Ensuite, les résultats de la recherche CAPUNIcrise, menée pendant la première période de confinement, feront l’état des évolutions récentes des pratiques numériques.
Enfin, un panorama socio-historique sur la médiation numérique, des années 1980 à aujourd’hui, permettra d’aborder les perspectives autour de l’idée d’un plan Marshall pour la médiation numérique arrimée à l’ambition politique d’un grand service public du numérique.
En fonction de la définition, on aurait entre 5 et 18 millions « d’exclus » du numérique en 2019 qui se répartissent en trois groupes : les habitants des territoires bas débit et des zones blanches, les personnes en situation de pauvreté-précarité et les personnes subissant des déconnexions involontaires (par exemple, le quatrième âge vis-à-vis de la dématérialisation) ou choisissant la déconnexion volontaire qui est en train de s’installer dans le paysage numérique.
Comprendre la société numérique
En introduction de ce dossier sur la médiation numérique, que j’ai eu grand plaisir à coordonner, il convient de poser quelques repères sur le contexte de cette médiation : la société numérique et le concept d’usage. Michel de Certeau théorise la notion d’usage en 1980 en décrivant qu’elle advient par « braconnage » 2. On peut en déduire que les usages des environnements socio-techniques appropriés par les acteurs se construisent par détournements collectifs de l’offre technique. Dans une approche anthropologique, nous pouvons définir les usages comme des ensembles de pratiques socialisées3. Les usages fondent de nouvelles normes sociales autour desquelles se créent les sociabilités. Le terme « ensemble » suggère des questions de seuil, de groupes sociaux et de frontières. Les milliards de connexions à Wikipédia ou à Facebook témoignent d’usages sociaux installés.
L’adjectif « socialisé » renvoie à des phénomènes collectifs et à l’étude des processus d’adoption des normes culturelles, ce qui nous conduit à replacer les usages des technologies numériques dans les contextes socio-historiques spécifiques qui se succèdent en trois moments successifs : innovation, massification et banalisation.
Le temps de l’innovation est celui des promesses, des fantasmes technoïdes et de l’enchantement par la technique et le progrès. Le premier micro-ordinateur, Minitel, téléphone portable, modem, site, etc., toutes ces technologies dans leurs états premiers ont généré un temps émotionnel fort pour leurs créateurs, mais aussi pour les usagers pionniers et/ou privilégiés qui y ont eu accès. Ces initiés ont ensuite communiqué autour de ces expériences créant le premier réceptacle symbolique pour cette technologie.

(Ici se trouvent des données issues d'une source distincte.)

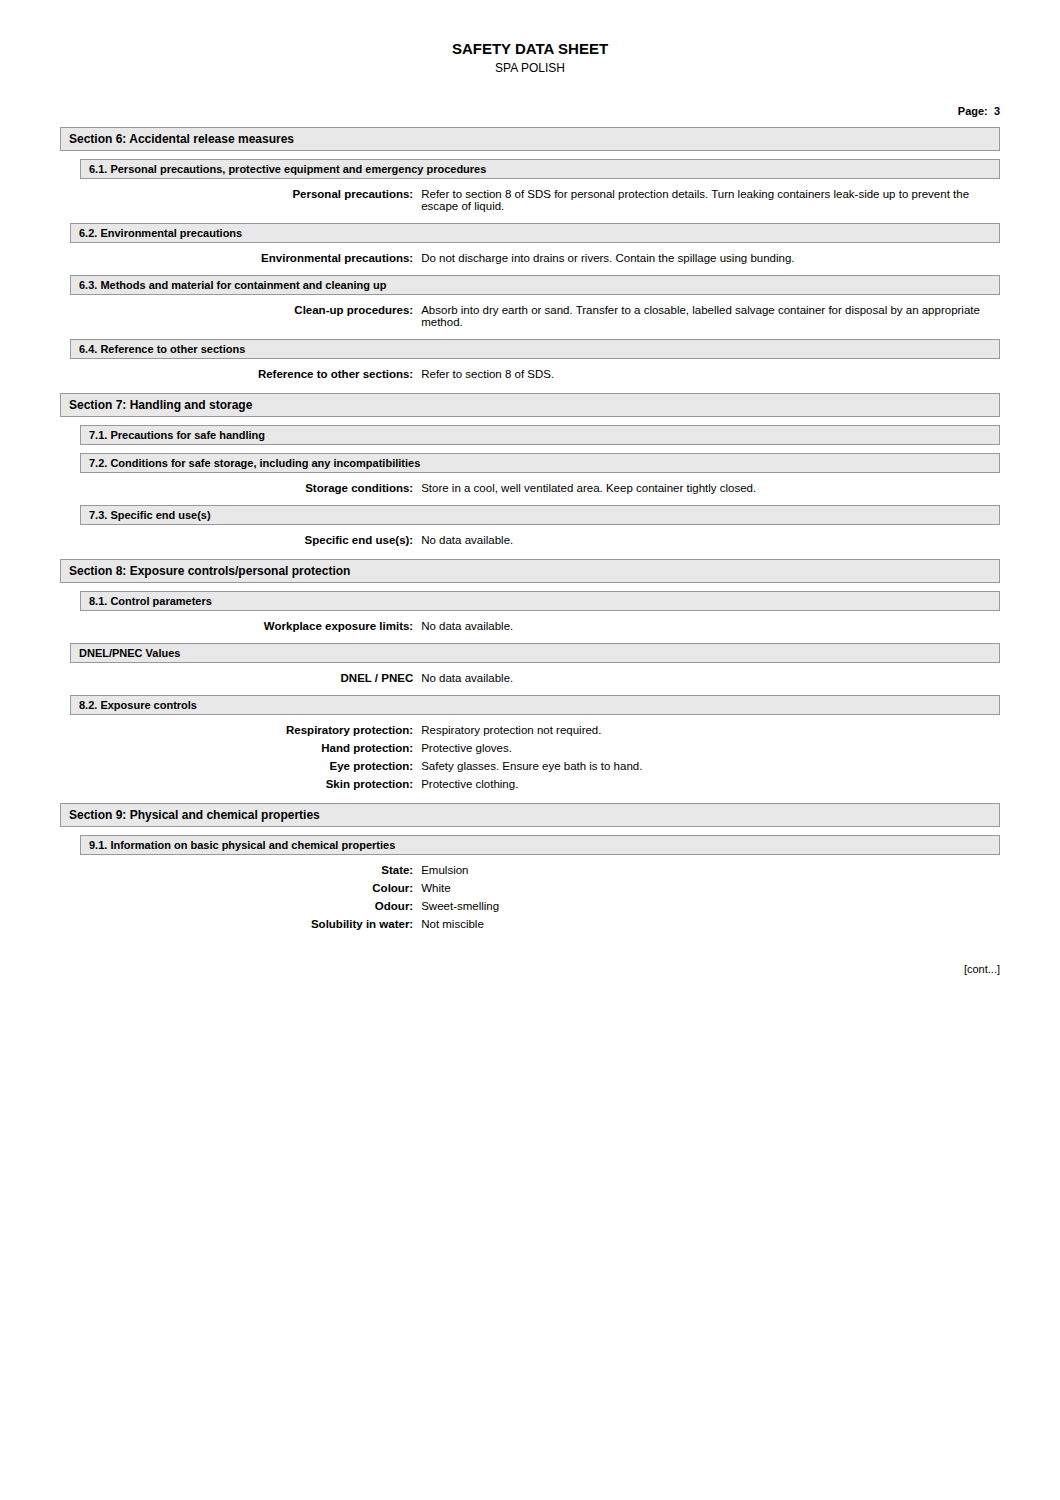SAFETY DATA SHEET
SPA POLISH
Page: 3
Section 6: Accidental release measures
6.1. Personal precautions, protective equipment and emergency procedures
| Personal precautions: | Refer to section 8 of SDS for personal protection details. Turn leaking containers leak-side up to prevent the escape of liquid. |
6.2. Environmental precautions
| Environmental precautions: | Do not discharge into drains or rivers. Contain the spillage using bunding. |
6.3. Methods and material for containment and cleaning up
| Clean-up procedures: | Absorb into dry earth or sand. Transfer to a closable, labelled salvage container for disposal by an appropriate method. |
6.4. Reference to other sections
| Reference to other sections: | Refer to section 8 of SDS. |
Section 7: Handling and storage
7.1. Precautions for safe handling
7.2. Conditions for safe storage, including any incompatibilities
| Storage conditions: | Store in a cool, well ventilated area. Keep container tightly closed. |
7.3. Specific end use(s)
| Specific end use(s): | No data available. |
Section 8: Exposure controls/personal protection
8.1. Control parameters
| Workplace exposure limits: | No data available. |
DNEL/PNEC Values
| DNEL / PNEC | No data available. |
8.2. Exposure controls
| Respiratory protection: | Respiratory protection not required. |
| Hand protection: | Protective gloves. |
| Eye protection: | Safety glasses. Ensure eye bath is to hand. |
| Skin protection: | Protective clothing. |
Section 9: Physical and chemical properties
9.1. Information on basic physical and chemical properties
| State: | Emulsion |
| Colour: | White |
| Odour: | Sweet-smelling |
| Solubility in water: | Not miscible |
[cont...]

Le deuxième temps est celui de la massification, de la large diffusion et donc de la désillusion, du désenchantement. Les téléphones portables diminuent en taille, en poids et en prix mais la couverture réseau ne va pas jusqu’aux campagnes. Ce deuxième temps est de durée variable puisqu’il dépend beaucoup des politiques industrielles.
Le troisième temps est celui de la banalisation, de l’appropriation socio-culturelle des technologies. C’est le temps des usages installés. Sur la base de taux d’équipement en ordinateurs et de connexions à Internet supérieurs à 80 % de la population, les usages se comptent alors en millions. La temporalité pour arriver à cette période peut être très longue. Par exemple, le courrier électronique tel que nous le connaissons avec son « @ » a cinquante ans. Il a été inventé en 1971 par Ray Tomlinson.
Si la numérisation4 est une opération centrale aussi ancienne que la science informatique, l’arrivée du substantif « numérique » est assez récente. Lorsque, en français, le numérique est remplacé encore plus récemment, par sa traduction littérale en anglais, « digital » et que l’expression « digitalisation » entre dans le langage commun, on ne peut que s’interroger sur ces glissements de sens par les mots des technologies qui décrit probablement le moment de bascule socio-historique de la banalisation de l’accès à Internet. Cela permet de proposer une définition du numérique regroupant, sous un même terme, quatre éléments très articulés entre eux :
- l’informatique comme mode dominant de traitement et de diffusion de l’information ;
- l’Internet comme ensemble des réseaux, systèmes et équipements de communication ;
- les cybercultures comme « culture complexe saturée d’imaginaires » 5 ;
- les usages comme gammes infinies des pratiques individuelles et collectives des technologies numériques.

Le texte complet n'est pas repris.